*Collected data entries*:
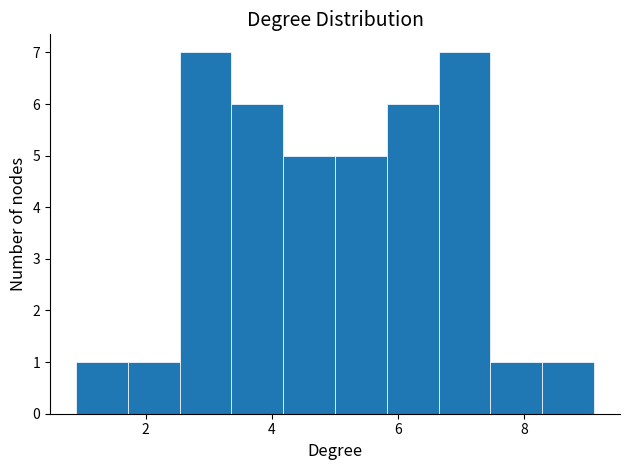

Reading left to right, list every bar in this chart as the range it spans on the x-axis followed by its height. Neither the bar edges nor the heights are printed on the chart, so give them approximately, as read against the axes.

0.8 to 1.8: 1
1.8 to 2.6: 1
2.6 to 3.4: 7
3.4 to 4.2: 6
4.2 to 5.0: 5
5.0 to 5.8: 5
5.8 to 6.6: 6
6.6 to 7.4: 7
7.4 to 8.2: 1
8.2 to 9.2: 1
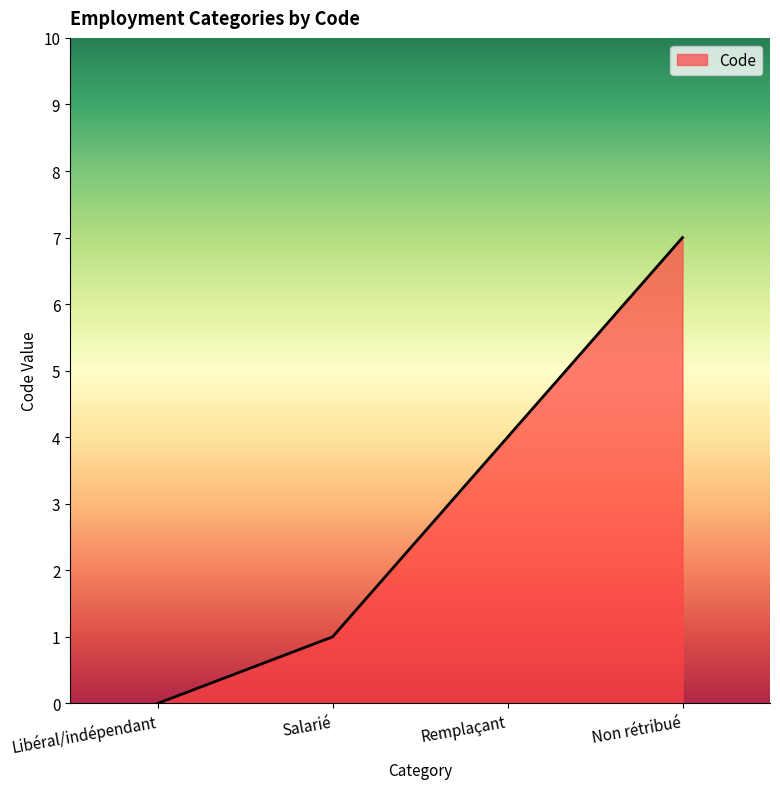

Where is the data nearest to the value 3?

Remplaçant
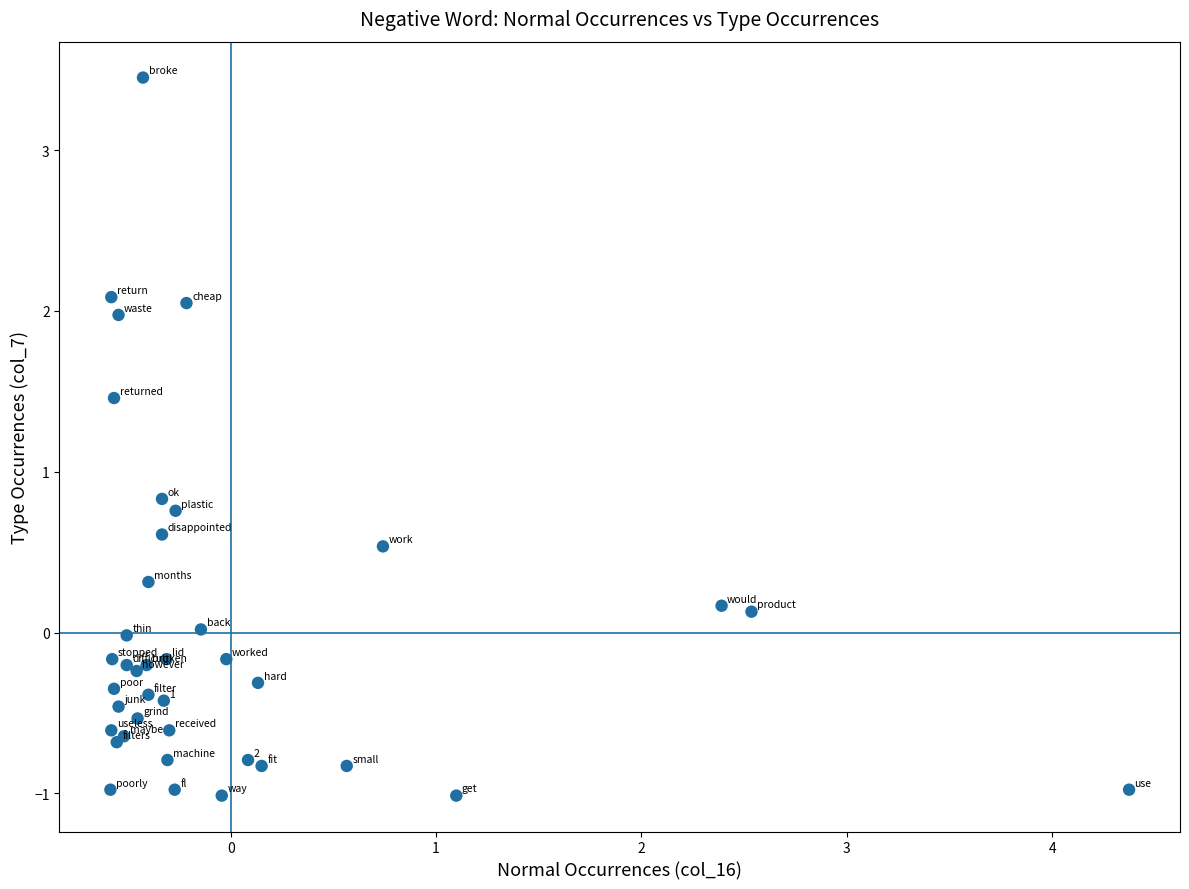

What Y value in the scatter plot is closest to 1?

0.8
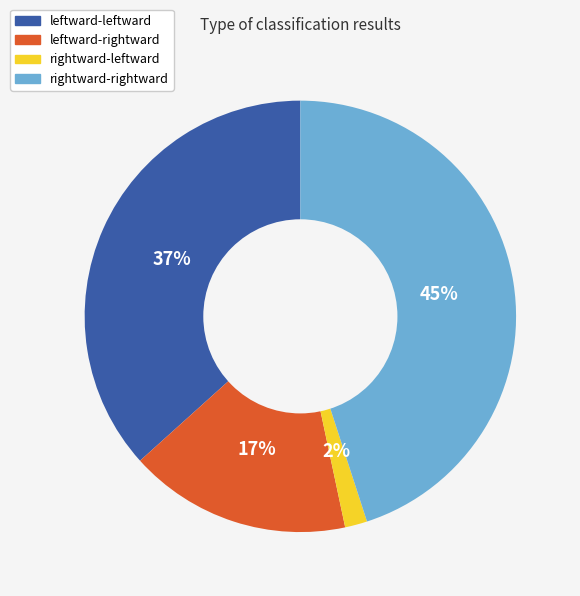

Is it true that leftward-leftward is 37% of the pie?

True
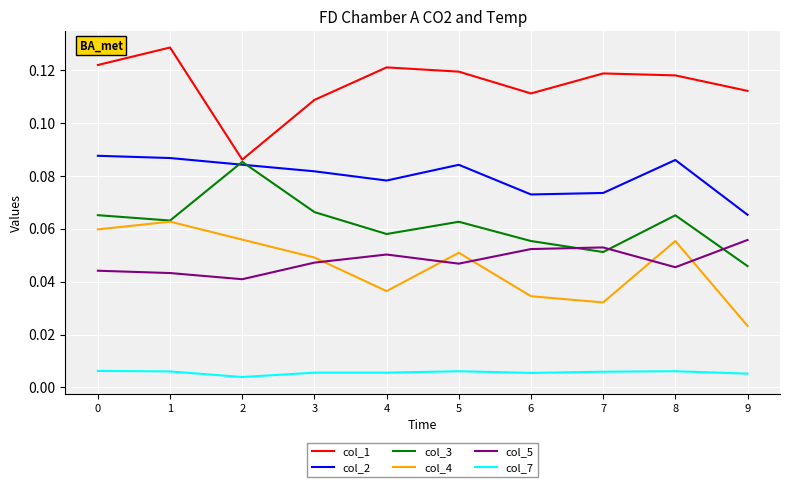

True or false: col_2 and col_7 cross at least once.

False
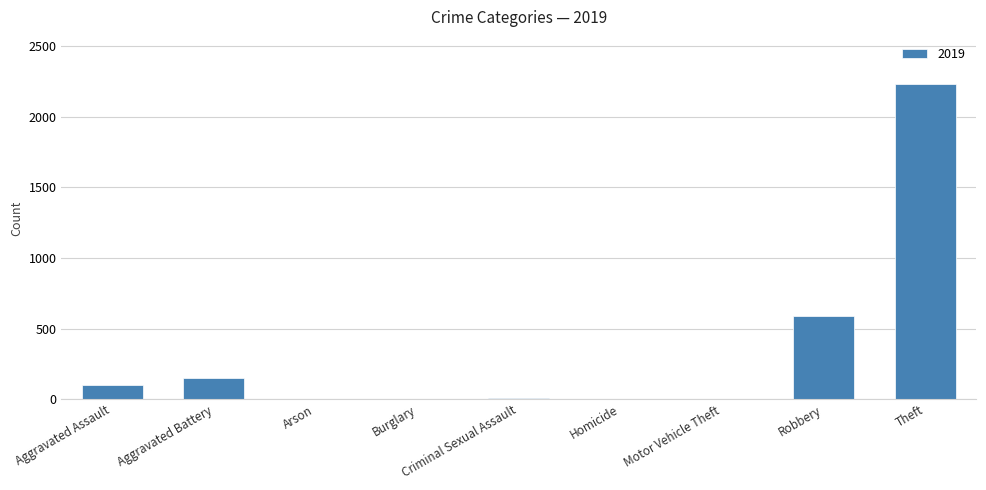

The value at Theft is 2230. True or false?

True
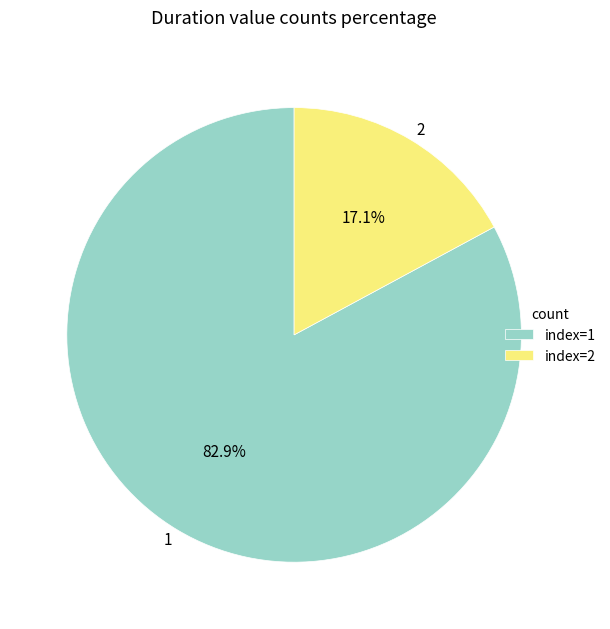

What is the total percentage of 1 and 2?

100.0%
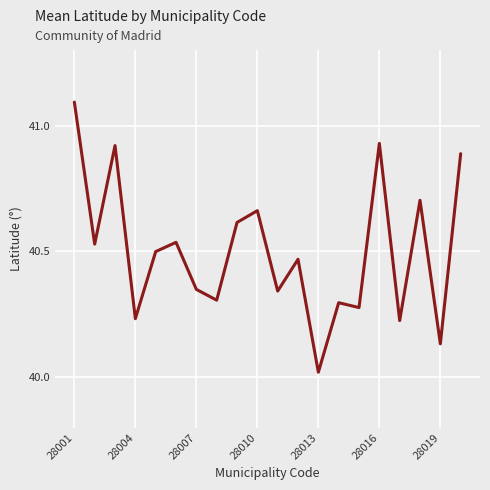

What is the difference between the maximum and minimum values?

1.1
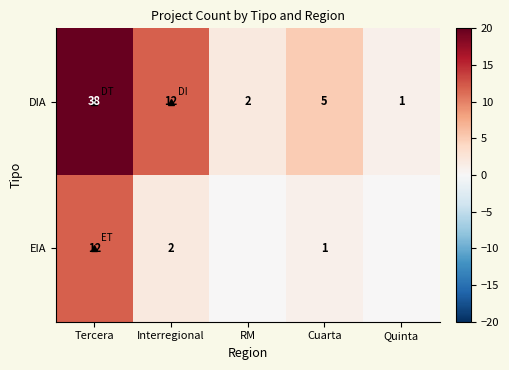

At Cuarta, list the series in order from smallest to largest.

EIA, DIA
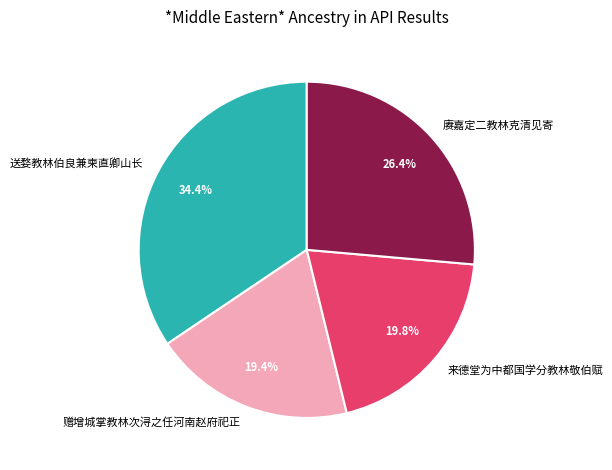

Which slice is the largest?

送婺教林伯良兼柬直卿山长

*Instruction*: Copy out all of the records above word for word, leaving out the pictures.

*Answer section*:
Reading left to right, list every bar in this chart as the range it spans on the x-axis followed by its height. Neither the bar edges nor the heights are printed on the chart, so give them approximately, as read against the axes.

0.8 to 1.8: 1
1.8 to 2.6: 1
2.6 to 3.4: 7
3.4 to 4.2: 6
4.2 to 5.0: 5
5.0 to 5.8: 5
5.8 to 6.6: 6
6.6 to 7.4: 7
7.4 to 8.2: 1
8.2 to 9.2: 1

Where is the data nearest to the value 3?

Remplaçant

What Y value in the scatter plot is closest to 1?

0.8

Is it true that leftward-leftward is 37% of the pie?

True

True or false: col_2 and col_7 cross at least once.

False

The value at Theft is 2230. True or false?

True

What is the total percentage of 1 and 2?

100.0%

What is the difference between the maximum and minimum values?

1.1

At Cuarta, list the series in order from smallest to largest.

EIA, DIA

Which slice is the largest?

送婺教林伯良兼柬直卿山长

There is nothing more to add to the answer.